THE TASK - Without the images, output each record below as it stands.

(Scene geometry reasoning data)
.....

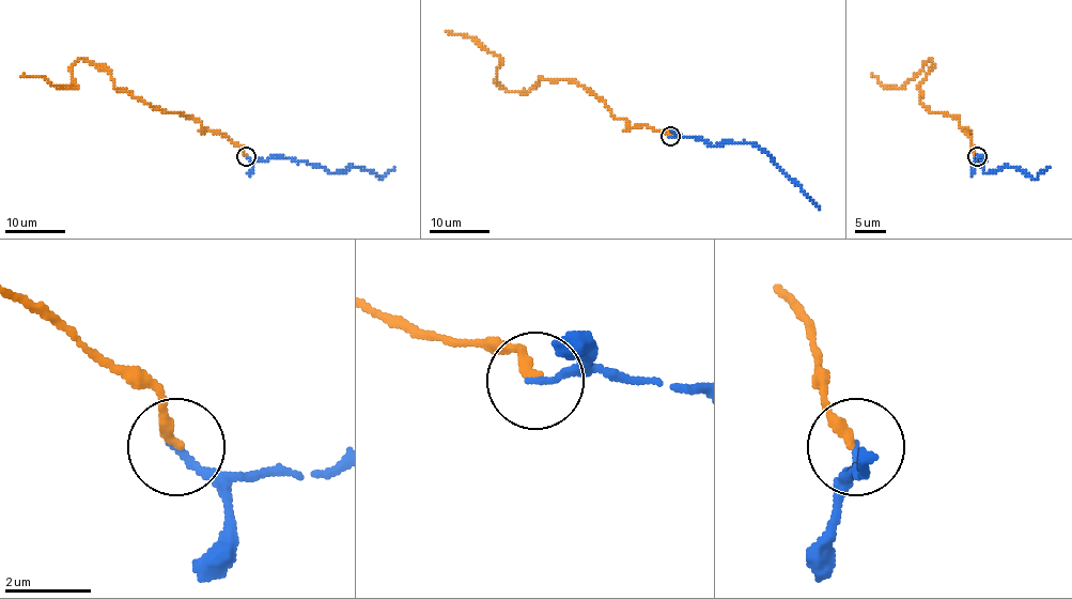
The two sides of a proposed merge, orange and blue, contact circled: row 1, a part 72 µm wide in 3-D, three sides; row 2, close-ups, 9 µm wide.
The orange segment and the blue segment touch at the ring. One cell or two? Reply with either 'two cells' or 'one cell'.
one cell

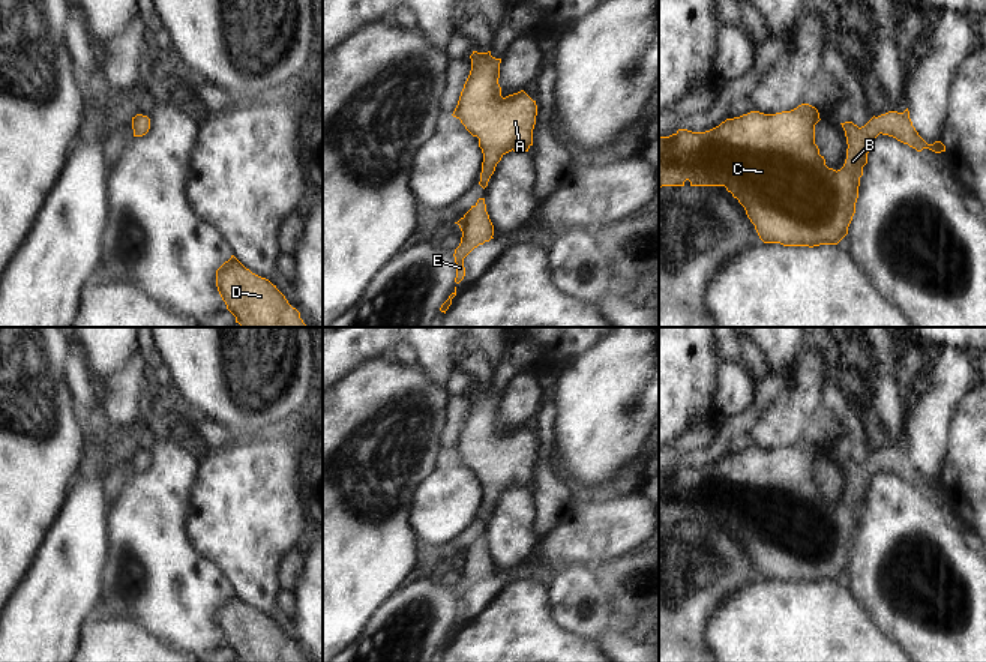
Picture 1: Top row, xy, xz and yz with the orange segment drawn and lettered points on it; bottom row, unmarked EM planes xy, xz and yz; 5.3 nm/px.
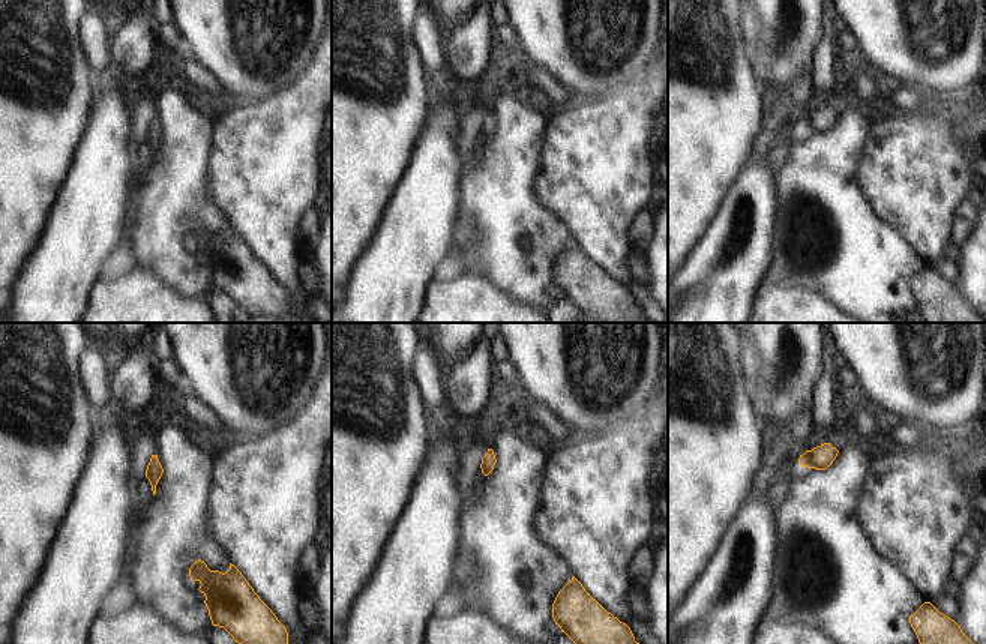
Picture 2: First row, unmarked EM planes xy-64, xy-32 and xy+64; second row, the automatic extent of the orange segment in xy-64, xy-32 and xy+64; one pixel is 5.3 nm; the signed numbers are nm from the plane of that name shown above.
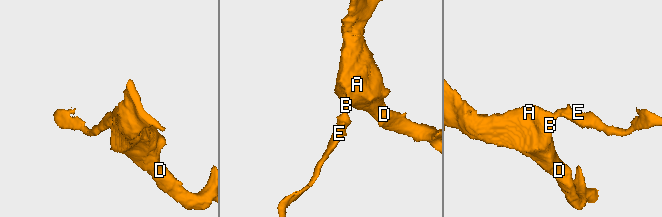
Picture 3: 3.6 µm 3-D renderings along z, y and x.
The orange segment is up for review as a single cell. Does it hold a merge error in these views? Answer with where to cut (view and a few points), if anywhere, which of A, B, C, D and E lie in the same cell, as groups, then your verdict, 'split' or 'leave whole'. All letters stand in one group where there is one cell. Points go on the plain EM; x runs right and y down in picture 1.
no cut; A B C D E; leave whole

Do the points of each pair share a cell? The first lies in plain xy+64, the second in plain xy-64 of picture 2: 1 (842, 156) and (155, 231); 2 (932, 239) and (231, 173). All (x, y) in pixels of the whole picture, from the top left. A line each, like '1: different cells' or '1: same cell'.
1: same cell
2: same cell

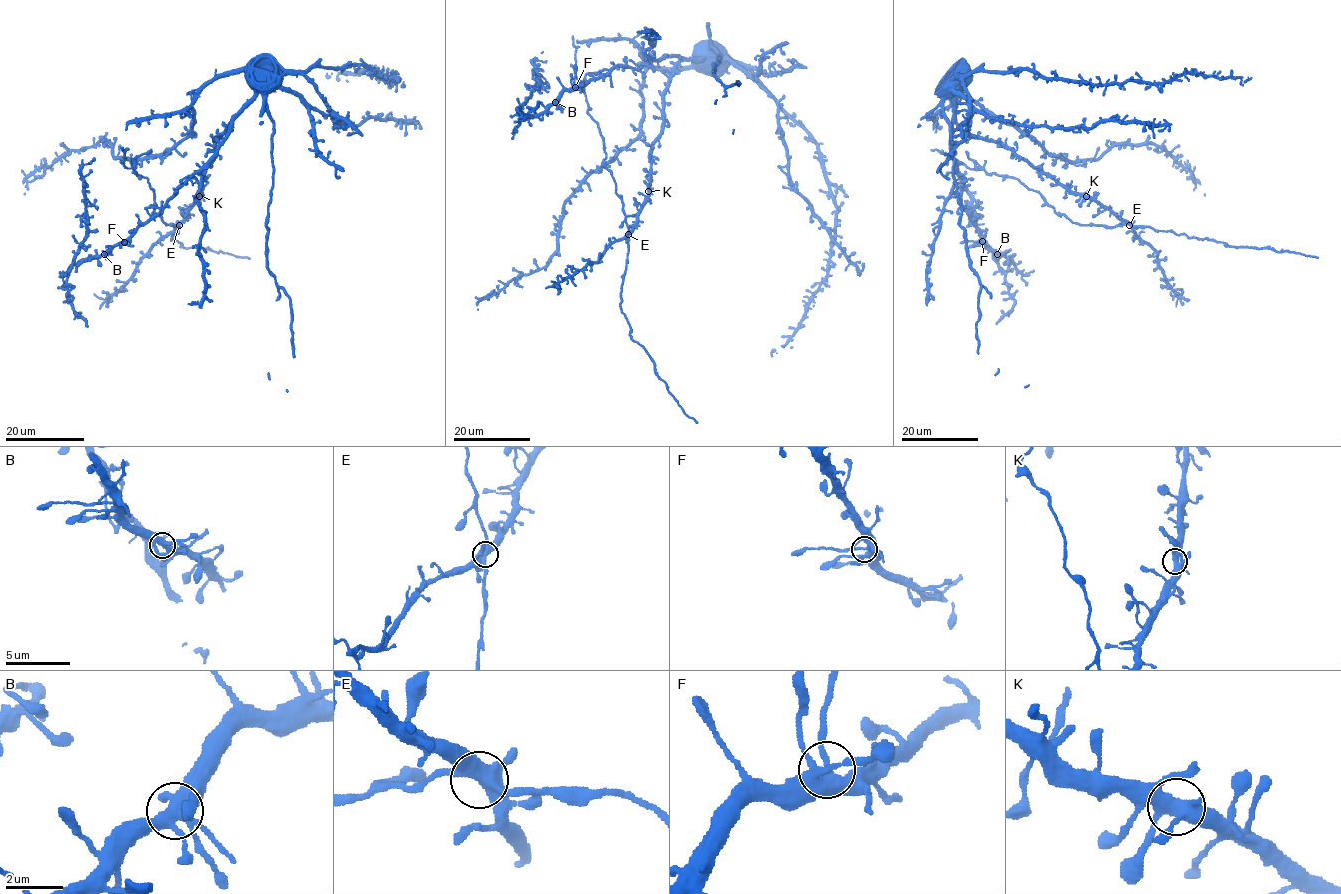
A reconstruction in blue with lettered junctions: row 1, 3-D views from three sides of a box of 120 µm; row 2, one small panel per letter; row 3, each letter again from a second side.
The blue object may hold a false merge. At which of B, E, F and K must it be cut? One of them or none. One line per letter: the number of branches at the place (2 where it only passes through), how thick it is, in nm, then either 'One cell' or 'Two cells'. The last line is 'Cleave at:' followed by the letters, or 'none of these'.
B: Branches: 5. Thickness 440 nm. One cell
E: Branches: 5. Thickness 480 nm. Two cells
F: Branches: 5. Thickness 360 nm. One cell
K: Branches: 5. Thickness 440 nm. One cell
Cleave at: E

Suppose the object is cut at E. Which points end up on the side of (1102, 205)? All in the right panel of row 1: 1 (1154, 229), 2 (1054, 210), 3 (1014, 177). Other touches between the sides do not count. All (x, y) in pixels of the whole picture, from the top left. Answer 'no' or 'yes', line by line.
1: no
2: no
3: no

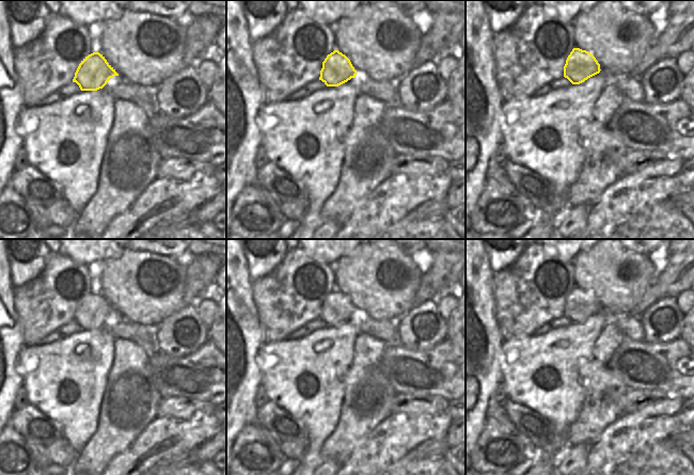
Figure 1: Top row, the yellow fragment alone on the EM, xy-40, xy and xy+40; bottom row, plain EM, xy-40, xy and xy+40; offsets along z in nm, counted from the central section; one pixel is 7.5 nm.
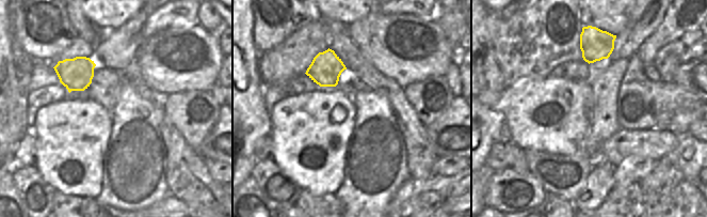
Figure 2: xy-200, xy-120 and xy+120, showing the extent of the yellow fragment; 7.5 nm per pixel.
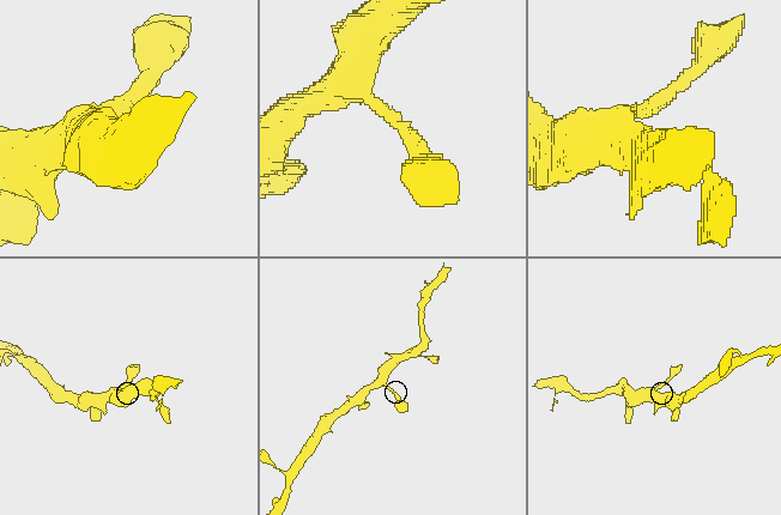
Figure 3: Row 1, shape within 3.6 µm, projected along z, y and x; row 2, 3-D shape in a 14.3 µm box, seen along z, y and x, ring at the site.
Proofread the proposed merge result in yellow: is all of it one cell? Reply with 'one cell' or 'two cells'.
one cell

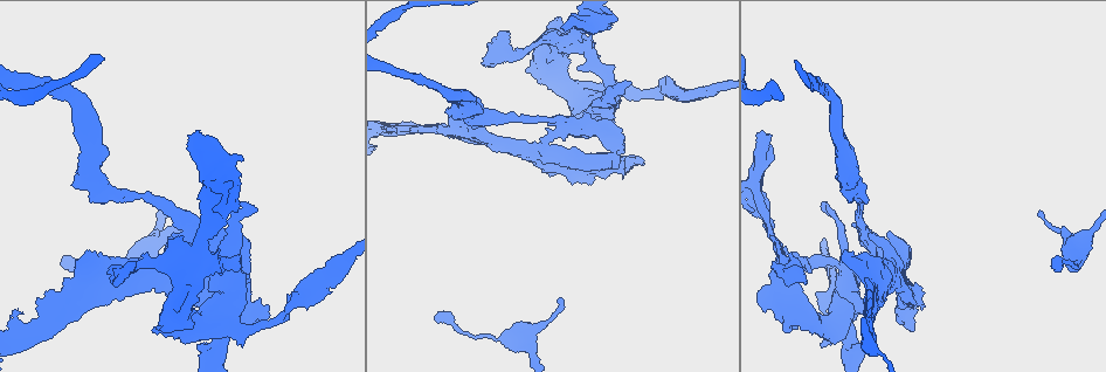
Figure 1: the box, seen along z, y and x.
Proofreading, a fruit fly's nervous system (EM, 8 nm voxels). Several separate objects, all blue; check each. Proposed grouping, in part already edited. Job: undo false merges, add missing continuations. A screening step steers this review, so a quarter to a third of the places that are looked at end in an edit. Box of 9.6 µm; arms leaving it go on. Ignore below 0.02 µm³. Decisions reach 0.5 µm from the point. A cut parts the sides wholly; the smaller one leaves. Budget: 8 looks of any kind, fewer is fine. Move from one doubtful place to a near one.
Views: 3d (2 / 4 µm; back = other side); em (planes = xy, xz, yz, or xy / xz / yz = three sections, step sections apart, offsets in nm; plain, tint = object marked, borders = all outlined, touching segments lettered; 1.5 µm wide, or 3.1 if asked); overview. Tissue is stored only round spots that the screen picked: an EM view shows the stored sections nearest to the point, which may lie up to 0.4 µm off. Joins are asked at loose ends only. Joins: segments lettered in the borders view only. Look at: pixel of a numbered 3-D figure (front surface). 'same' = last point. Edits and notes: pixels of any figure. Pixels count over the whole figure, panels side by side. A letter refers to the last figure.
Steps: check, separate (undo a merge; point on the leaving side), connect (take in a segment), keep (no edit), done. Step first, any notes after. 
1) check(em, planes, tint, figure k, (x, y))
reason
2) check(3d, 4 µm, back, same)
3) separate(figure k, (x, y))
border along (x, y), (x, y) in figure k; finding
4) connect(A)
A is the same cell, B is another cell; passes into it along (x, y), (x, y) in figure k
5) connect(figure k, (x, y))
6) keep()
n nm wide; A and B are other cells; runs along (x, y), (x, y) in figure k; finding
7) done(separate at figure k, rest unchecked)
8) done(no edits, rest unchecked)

check(3d, 4 µm, figure 1, (61, 260))
thin end

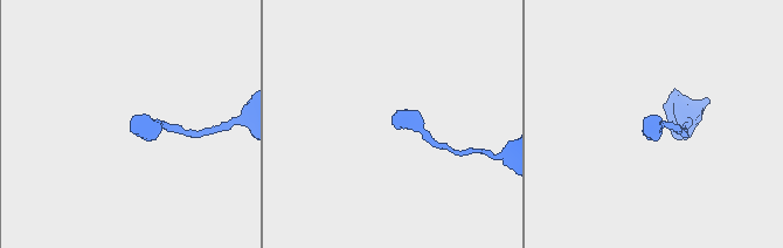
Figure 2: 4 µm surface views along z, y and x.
check(em, planes, borders, figure 2, (649, 121))
need the tissue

.....

TASK ANSWER -
The two sides of a proposed merge, orange and blue, contact circled: row 1, a part 72 µm wide in 3-D, three sides; row 2, close-ups, 9 µm wide.
The orange segment and the blue segment touch at the ring. One cell or two? Reply with either 'two cells' or 'one cell'.
one cell

Picture 1: Top row, xy, xz and yz with the orange segment drawn and lettered points on it; bottom row, unmarked EM planes xy, xz and yz; 5.3 nm/px.
Picture 2: First row, unmarked EM planes xy-64, xy-32 and xy+64; second row, the automatic extent of the orange segment in xy-64, xy-32 and xy+64; one pixel is 5.3 nm; the signed numbers are nm from the plane of that name shown above.
Picture 3: 3.6 µm 3-D renderings along z, y and x.
The orange segment is up for review as a single cell. Does it hold a merge error in these views? Answer with where to cut (view and a few points), if anywhere, which of A, B, C, D and E lie in the same cell, as groups, then your verdict, 'split' or 'leave whole'. All letters stand in one group where there is one cell. Points go on the plain EM; x runs right and y down in picture 1.
no cut; A B C D E; leave whole

Do the points of each pair share a cell? The first lies in plain xy+64, the second in plain xy-64 of picture 2: 1 (842, 156) and (155, 231); 2 (932, 239) and (231, 173). All (x, y) in pixels of the whole picture, from the top left. A line each, like '1: different cells' or '1: same cell'.
1: same cell
2: same cell

A reconstruction in blue with lettered junctions: row 1, 3-D views from three sides of a box of 120 µm; row 2, one small panel per letter; row 3, each letter again from a second side.
The blue object may hold a false merge. At which of B, E, F and K must it be cut? One of them or none. One line per letter: the number of branches at the place (2 where it only passes through), how thick it is, in nm, then either 'One cell' or 'Two cells'. The last line is 'Cleave at:' followed by the letters, or 'none of these'.
B: Branches: 5. Thickness 440 nm. One cell
E: Branches: 5. Thickness 480 nm. Two cells
F: Branches: 5. Thickness 360 nm. One cell
K: Branches: 5. Thickness 440 nm. One cell
Cleave at: E

Suppose the object is cut at E. Which points end up on the side of (1102, 205)? All in the right panel of row 1: 1 (1154, 229), 2 (1054, 210), 3 (1014, 177). Other touches between the sides do not count. All (x, y) in pixels of the whole picture, from the top left. Answer 'no' or 'yes', line by line.
1: no
2: no
3: no

Figure 1: Top row, the yellow fragment alone on the EM, xy-40, xy and xy+40; bottom row, plain EM, xy-40, xy and xy+40; offsets along z in nm, counted from the central section; one pixel is 7.5 nm.
Figure 2: xy-200, xy-120 and xy+120, showing the extent of the yellow fragment; 7.5 nm per pixel.
Figure 3: Row 1, shape within 3.6 µm, projected along z, y and x; row 2, 3-D shape in a 14.3 µm box, seen along z, y and x, ring at the site.
Proofread the proposed merge result in yellow: is all of it one cell? Reply with 'one cell' or 'two cells'.
one cell

Figure 1: the box, seen along z, y and x.
Proofreading, a fruit fly's nervous system (EM, 8 nm voxels). Several separate objects, all blue; check each. Proposed grouping, in part already edited. Job: undo false merges, add missing continuations. A screening step steers this review, so a quarter to a third of the places that are looked at end in an edit. Box of 9.6 µm; arms leaving it go on. Ignore below 0.02 µm³. Decisions reach 0.5 µm from the point. A cut parts the sides wholly; the smaller one leaves. Budget: 8 looks of any kind, fewer is fine. Move from one doubtful place to a near one.
Views: 3d (2 / 4 µm; back = other side); em (planes = xy, xz, yz, or xy / xz / yz = three sections, step sections apart, offsets in nm; plain, tint = object marked, borders = all outlined, touching segments lettered; 1.5 µm wide, or 3.1 if asked); overview. Tissue is stored only round spots that the screen picked: an EM view shows the stored sections nearest to the point, which may lie up to 0.4 µm off. Joins are asked at loose ends only. Joins: segments lettered in the borders view only. Look at: pixel of a numbered 3-D figure (front surface). 'same' = last point. Edits and notes: pixels of any figure. Pixels count over the whole figure, panels side by side. A letter refers to the last figure.
Steps: check, separate (undo a merge; point on the leaving side), connect (take in a segment), keep (no edit), done. Step first, any notes after. 
1) check(em, planes, tint, figure k, (x, y))
reason
2) check(3d, 4 µm, back, same)
3) separate(figure k, (x, y))
border along (x, y), (x, y) in figure k; finding
4) connect(A)
A is the same cell, B is another cell; passes into it along (x, y), (x, y) in figure k
5) connect(figure k, (x, y))
6) keep()
n nm wide; A and B are other cells; runs along (x, y), (x, y) in figure k; finding
7) done(separate at figure k, rest unchecked)
8) done(no edits, rest unchecked)

check(3d, 4 µm, figure 1, (61, 260))
thin end

Figure 2: 4 µm surface views along z, y and x.
check(em, planes, borders, figure 2, (649, 121))
need the tissue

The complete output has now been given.